Seasonal tendencies were first noticed in the grain markets, and corn is used as an example in the chart below. Corn prices have a tendency to peak in June and then fall sharply into September. This pattern does not unfold precisely in every year, but it does work more than 60% of the time. Five completed cycles are shown in the chart below and corn fell over the summer months in four of those five years.
Many traders believe that seasonal cycles should be visible in agricultural markets since planting and harvest times are dictated by the calendar. In corn, the most visible seasonal trend is the decline of prices from the summer into the fall harvest period. Crop conditions are generally uncertain until July when farmers begin to get a clear idea of how the corn is growing. As uncertainty over the yield decreases, prices tend to drop. This drop continues as the grain starts coming to market after harvest. When the crop is finally harvested, prices start moving higher as the supply is used up.
While there is a logical reason behind this cycle in the grain markets, there is no obvious reason why seasonal tendencies should exist in the stock market. But the seasonal chart of SPDR S&P 500 ETF (SPY) shows that the same type of cycle does exist in stocks. From the chart, we can see that there is a high in May and a low in September. This chart illustrates that the Wall Street saying “sell in May and go away” can be used as a profitable rule.
Seasonal charts are a useful trading tool. We can use this type of a seasonal chart to create a roadmap of what the market action could look line in the future. The weekly chart of SPY is shown below. The seasonal trend has been overlaid on price to make the comparison easier to see. Weekly data also offers more detail than the monthly charts used above.
The seasonal patterns in SPY points to a summer sell off. Other, more traditional technical indicators, like stochastics and MACD on the monthly chart, confirm the bearish outlook for SPY.

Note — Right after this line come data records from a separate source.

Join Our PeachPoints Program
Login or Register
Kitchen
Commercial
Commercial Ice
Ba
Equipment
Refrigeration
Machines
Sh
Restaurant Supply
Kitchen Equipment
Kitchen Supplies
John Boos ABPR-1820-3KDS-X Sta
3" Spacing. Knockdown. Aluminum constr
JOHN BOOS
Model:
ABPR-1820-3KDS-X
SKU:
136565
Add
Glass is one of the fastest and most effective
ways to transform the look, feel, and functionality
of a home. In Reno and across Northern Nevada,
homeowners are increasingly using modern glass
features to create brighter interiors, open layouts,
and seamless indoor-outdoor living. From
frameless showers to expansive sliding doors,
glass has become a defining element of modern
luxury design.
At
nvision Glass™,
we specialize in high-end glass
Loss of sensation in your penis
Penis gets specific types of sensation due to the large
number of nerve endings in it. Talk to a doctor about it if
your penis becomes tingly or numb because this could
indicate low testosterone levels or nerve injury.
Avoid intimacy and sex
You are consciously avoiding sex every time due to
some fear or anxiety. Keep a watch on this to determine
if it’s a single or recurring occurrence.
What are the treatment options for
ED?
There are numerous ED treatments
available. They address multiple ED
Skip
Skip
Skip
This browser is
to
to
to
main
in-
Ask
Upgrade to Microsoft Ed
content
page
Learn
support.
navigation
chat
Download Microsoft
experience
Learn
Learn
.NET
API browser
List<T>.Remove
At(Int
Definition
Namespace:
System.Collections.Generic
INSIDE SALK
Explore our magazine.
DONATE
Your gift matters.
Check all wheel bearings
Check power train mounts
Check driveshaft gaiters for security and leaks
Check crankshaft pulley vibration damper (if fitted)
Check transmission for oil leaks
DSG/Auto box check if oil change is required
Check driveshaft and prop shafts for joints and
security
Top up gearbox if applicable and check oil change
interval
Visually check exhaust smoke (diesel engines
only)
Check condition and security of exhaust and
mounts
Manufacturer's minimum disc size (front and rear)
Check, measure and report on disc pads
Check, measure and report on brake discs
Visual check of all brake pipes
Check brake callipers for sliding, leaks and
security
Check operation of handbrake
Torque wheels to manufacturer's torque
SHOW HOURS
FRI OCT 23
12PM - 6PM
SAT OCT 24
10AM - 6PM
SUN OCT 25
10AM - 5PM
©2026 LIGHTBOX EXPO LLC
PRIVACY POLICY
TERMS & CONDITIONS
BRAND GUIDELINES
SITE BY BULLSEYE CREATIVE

Traders can take advantage of the seasonal tendencies to establish short positions in stocks. For those looking at potential long trades, the seasonal charts are bullish for gold. This trade sounds especially appealing if there is any more bad news out of Europe. While the debt crisis has been put on hold for at least a week there, chances are high that Europe will once again be in the news and eventually the crisis will spread. If this happens, short stocks/long gold should prove to be a good trade.